Нет, она не была сумасшедшей, но печаль и безнадежность непроницаемым облаком окутывали разум девушки. Они с Элеммиром считались удивительно красивой парой. Внешне, разумеется. Но на самом деле, не было в целом мире более непохожих и совершенно неподходящих друг другу существ. Ходили слухи, будто Линдиссэ шутки ради опоила ап-Морвениона сильнейшим приворотом, лишь для того, чтобы на спор покорить «самого красивого эльфа Империи», но Эрин точно знал – все это глупые домыслы невежд. Любовь – штука сложная, если не сказать коварная, можно одновременно до безумия любить и совершенно не понимать предмет страсти. И для эльфов, надо заметить, такое взаимоисключающее сочетание чувств отнюдь не редкость. И еще неизвестно, кто страдал больше от невозможности наладить нормальные отношения – Элеммир или Линдиссэ? Вряд ли ей льстило, что после очередного разрыва он выбирает в любовницы таких же жгучих брюнеток с белой кожей, как она сама.
– Здравствуй, – тихо молвила девушка.
– Доброе утро, Линдэ.
Эрин осмотрелся вокруг, но сопровождающих не заметил.
– Ты здесь совсем одна?
– Я теперь всегда одна, – вздохнула эльфийка и провела пальчиком по выгравированной на граните надписи с именем возлюбленного. – Элье меня бросил.
Энчечекист никогда не умел утешать женщин с разбитым сердцем, а потому не нашел подходящих слов. Впрочем, Линдиссэ не нуждалась в его утешении. Напротив, то, что Эрин не стал скорбным голосом излагать прописные истины и прочие банальности, только расположило к нему несчастную девушку.
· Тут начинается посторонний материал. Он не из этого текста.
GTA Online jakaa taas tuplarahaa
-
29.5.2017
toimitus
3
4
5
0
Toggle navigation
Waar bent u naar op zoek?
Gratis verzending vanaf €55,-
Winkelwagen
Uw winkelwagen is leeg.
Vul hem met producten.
– Это я виновата. Я, и больше никто.
Эльфийка прислонилась лбом к влажной каменной табличке и монотонно, с интонацией заводной куклы, стала бормотать. Тихо, но разборчиво.
– Зачем?… зачем я позвонила?… они врали… все время врали… звонили, звонили, звонили и врали, врали, врали… и по телевизору прямо в утренних новостях… она говорила такие глупые вещи… я же знала… мы же сто раз обсуждали… лучше бы ты накричал… я не хотела обидеть… но они так достали со своими интервью… я не вытерпела… а ты… а потом… опять в новостях… и вдруг тебя нету… только кровь… кровь на стене… почему я не позвонила вечером?… почему я такая дура?… Элье?… я виновата… да… во всем виновата… я… ты… они…
Увидев, что у Линдиссэ вот-вот начнется истерика, Эрин насильно оторвал её от стены скорби и прижал к себе – маленькую, хрупкую, трясущуюся от рыданий. Живой комок страданий и горя.
– Не надо, Линдэ, не надо. Не плачь, котеночек.
Она вообще ничего не весила, эта девочка, и Эрин успел донести девушку на руках почти до выхода из некрополя, когда туда примчался отец Линдиссэ.
– Не уследили. Она опять сбежала, – посетовал он, закутывая дочь в плед и укладывая её на заднее сидение автомобиля. – Спасибо вам, капитан.
– За что? – удивился Эринрандир.
– За то, что не судите мою дочь, – грустно сказал эльф. – Она уже сама себя осудила на вечную казнь.
Очень, между прочим, верно сказано. Разве мы не становимся для себя самыми безжалостными палачами? Что-то в этом духе подумалось Эрину, когда он глядел вслед отъезжающей машине. Несмотря на наглухо застегнутую куртку, энчечекиста знобило, и вовсе не от сопереживания Линдиссэ. Как ни странно, но что-то в словах девушки показалось ему… странным?… подозрительным?.. необъяснимым?.. Зуд, который испытывает породистая ищейка, которая вдруг почуяла знакомый запах, запах преступления в данном случае.